Strong safety Roman Harper, a two-time Pro Bowl pick, and free safety Malcolm Jenkins, who made a smooth transition to the position from cornerback, form a strong tandem in the back end of the secondary.
While a stronger pass rush is important, Payton and defensive coordinator Gregg Williams know getting more takeaways is essential.

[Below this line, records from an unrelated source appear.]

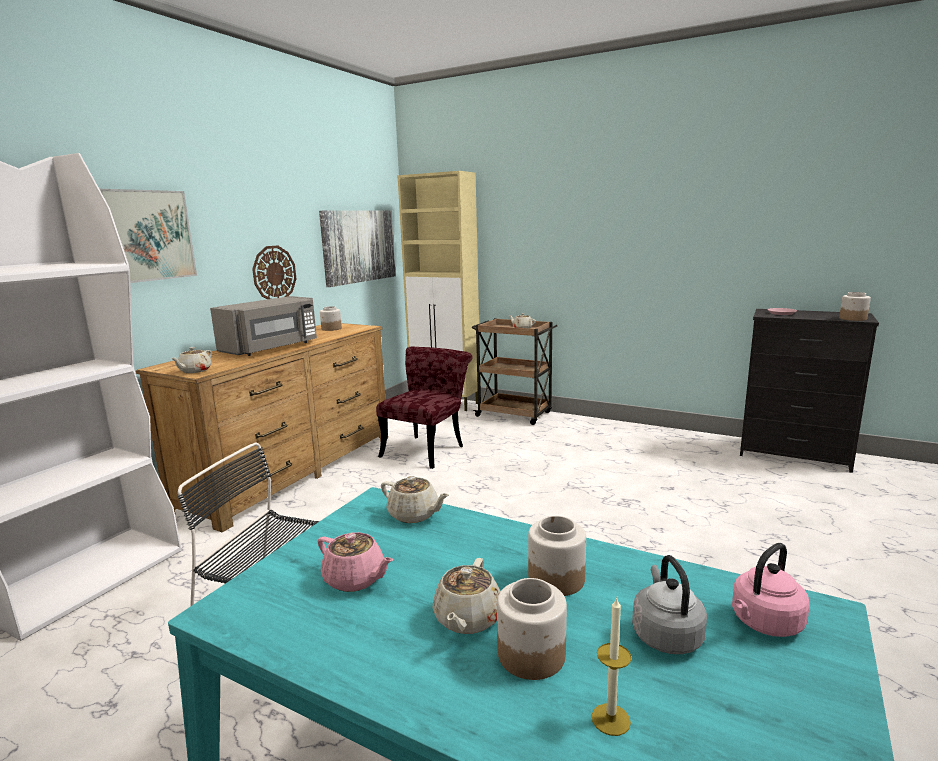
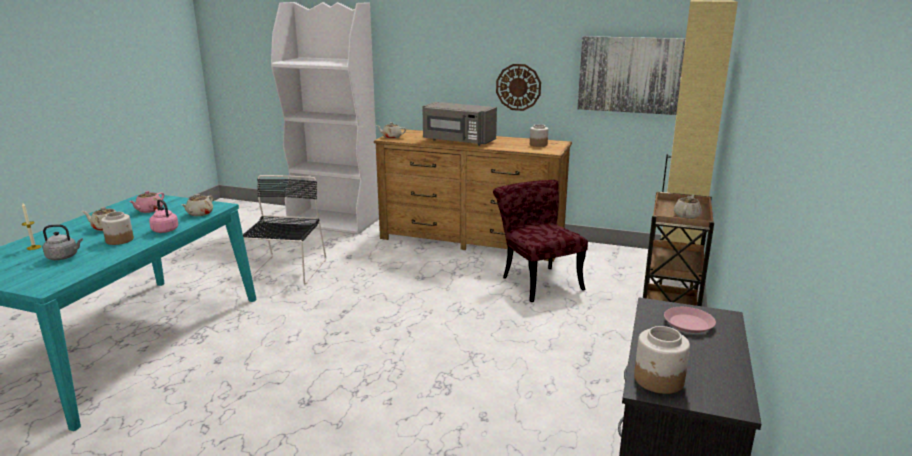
camera: 80 degrees right, 5 degrees up
(148, 235) = (421, 48): picture -> none
(427, 448) = (537, 280): red chair -> red chair turned 135 degrees counterclockwise
(530, 654) = (76, 237): jar -> none
(764, 623) = (51, 275): pink kettle -> pink kettle (164, 230)

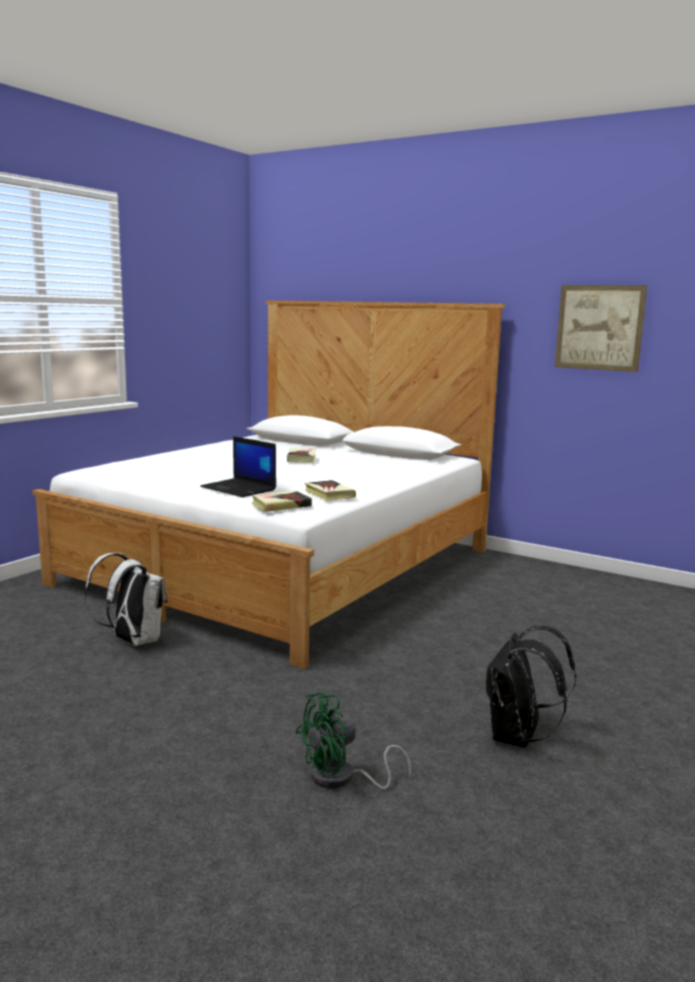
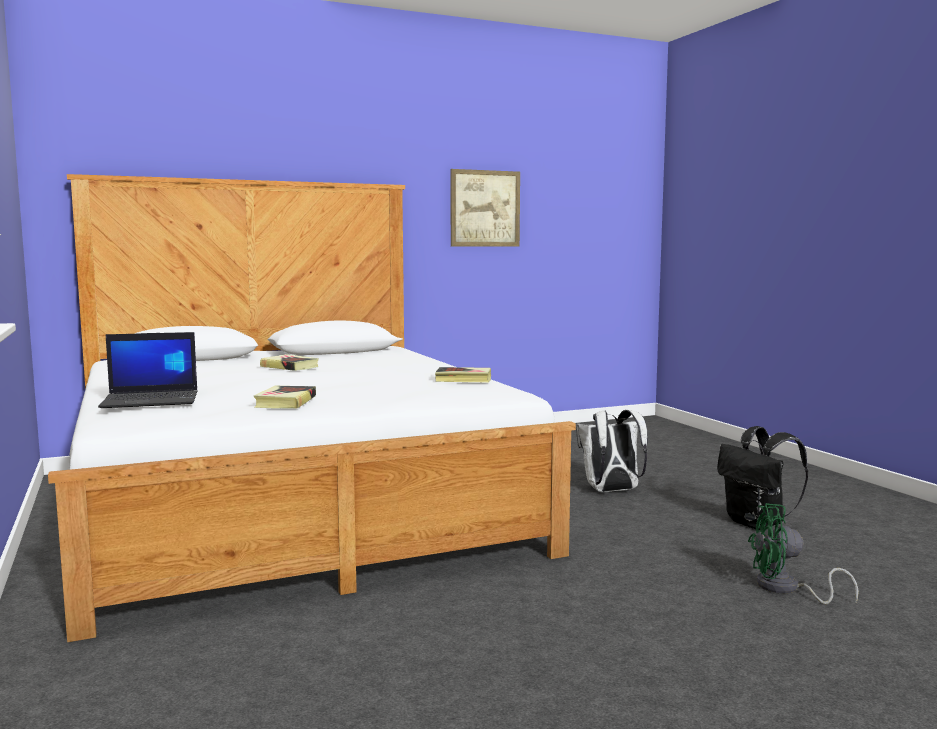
camera: 55 degrees left, 5 degrees down
(132, 641) = (387, 617): white backpack -> white backpack (611, 491)
(239, 488) = (382, 392): laptop -> laptop (152, 400)
(281, 505) = (480, 392): book -> book (285, 402)
(342, 779) = (786, 589): green fan -> green fan turned 90 degrees clockwise

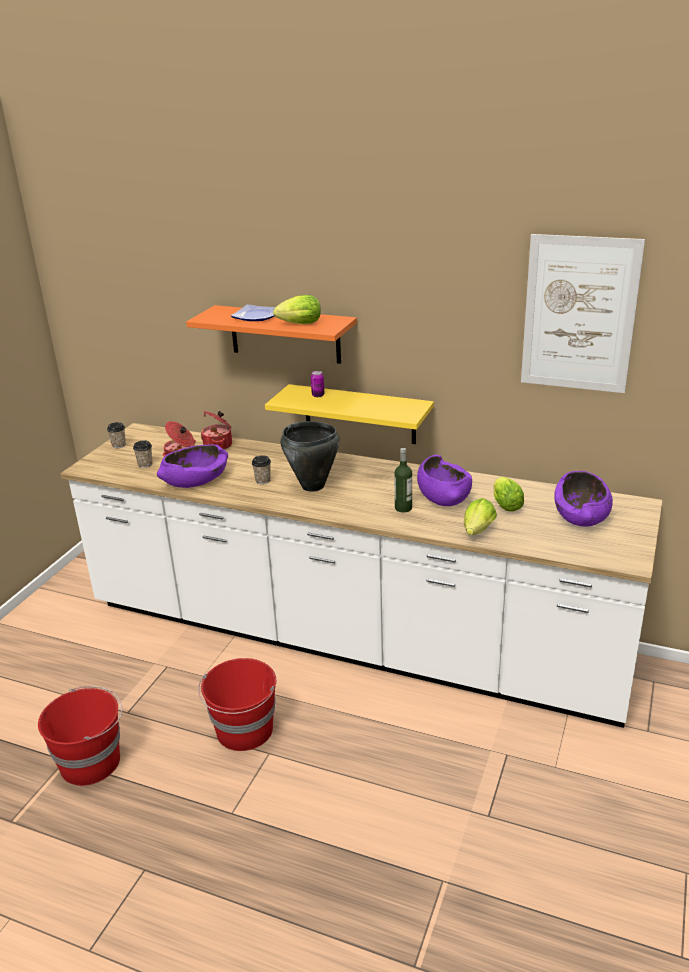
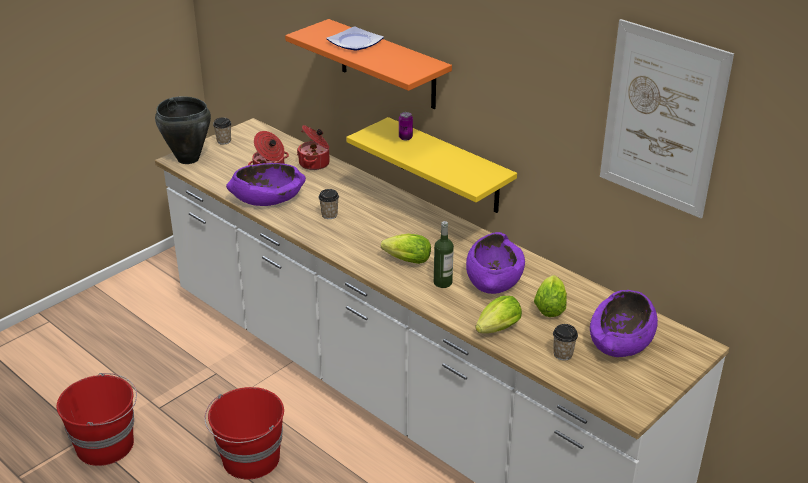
camera: 20 degrees right, 5 degrees up
(145, 464) = (234, 169): cup -> cup (563, 354)
(297, 324) = (384, 62): lettuce -> lettuce (405, 260)
(313, 486) = (372, 234): black cooking pot -> black cooking pot (188, 159)

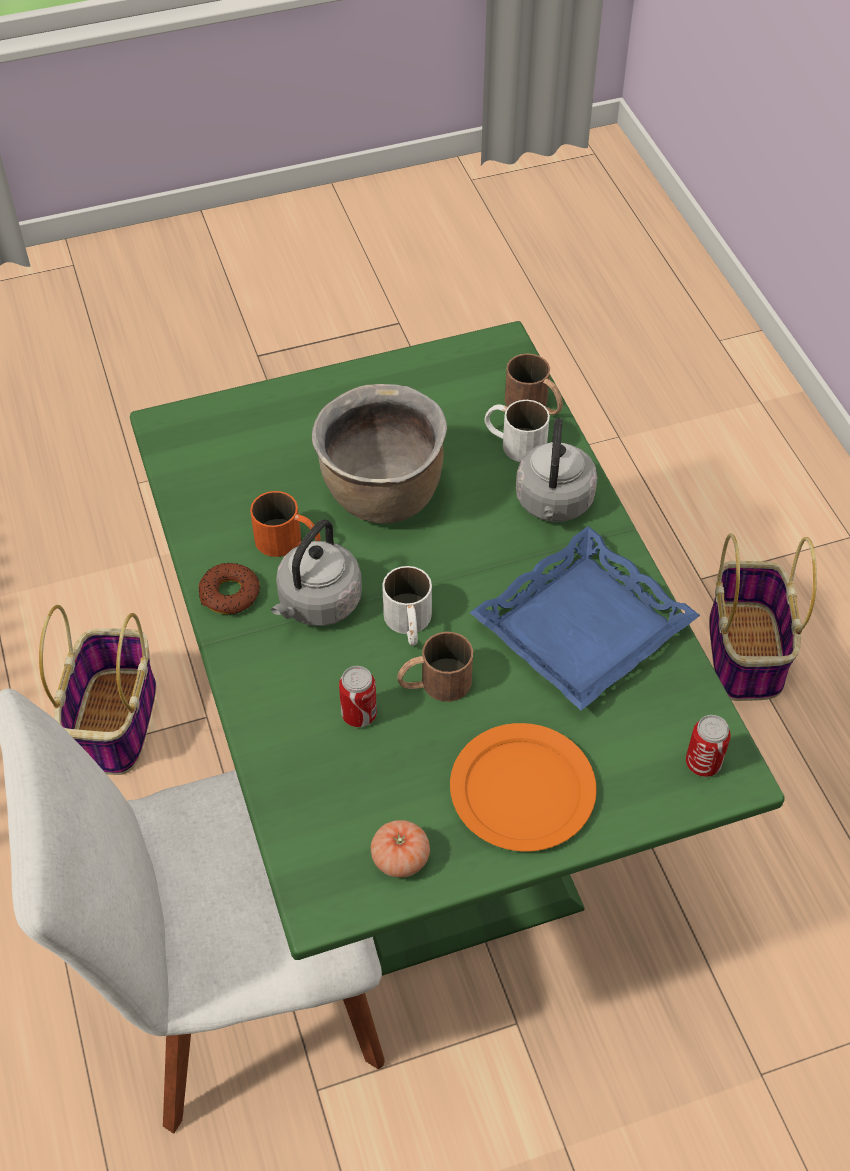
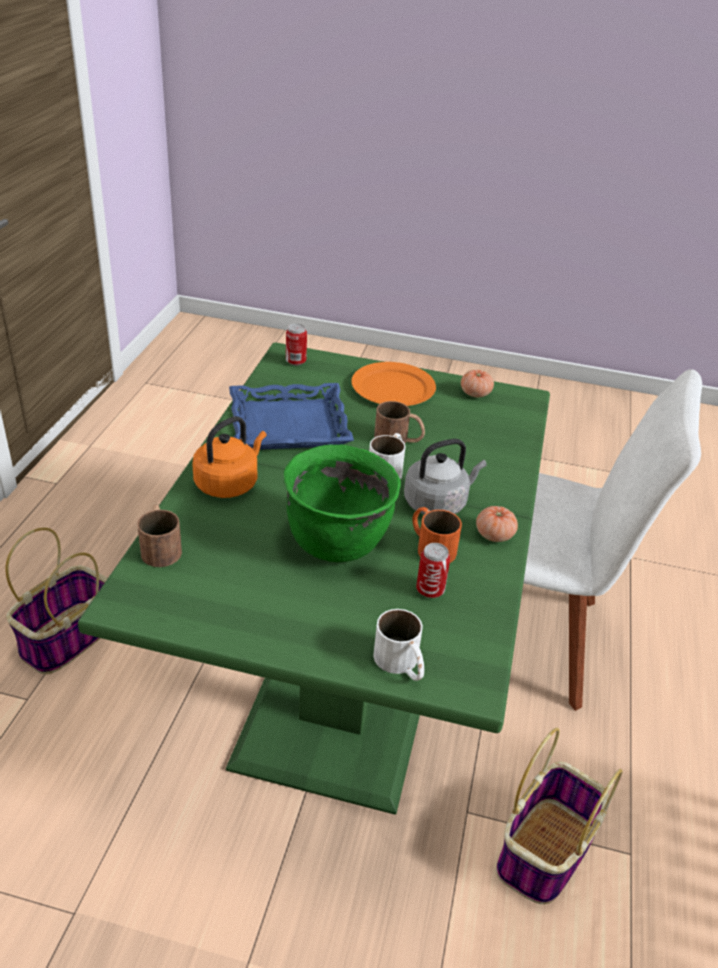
camera: 150 degrees left, 15 degrees down
(230, 594) = (494, 535): donut -> tomato
(359, 714) = (453, 446): can -> can (430, 590)
(382, 496) = (338, 542): brown cooking pot -> green cooking pot
(514, 442) = (207, 530): white mug -> white mug (401, 664)
(553, 504) = (229, 483): grey kettle -> orange kettle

After being among the league leaders in 2009 with 39 (with another eight coming in the playoffs), they had just 25 last year with only nine interceptions.
“We’ve got to take the ball away more frequently on defense, and when I say ￔmore frequently,’ there were some numbers in ‘09 that were really up there,” said Payton.
“We want to have those impact plays,” said Vilma. “We’re starting to build our brand over here as a top-notch defense, and when it’s crunch time, we need to make the plays.”
In the kicking game, the Saints have Hartley and punter Thomas Morstead back, but Payton would like to have a better return game as they’ve ranked near the bottom of the league in both punt and kickoff returns.
Sproles, one of the game’s more exciting return men, could fill that bill and help erase the bitter taste in their mouths that remain from last season.
“The way we ended the season adds a kind of desperation, in a sense, that we can get to where we want to get,” Greer said of the Seattle debacle. “We exited early and we know we fell short of our goals. We know that we can’t allow that to happen again. That still burns deep.”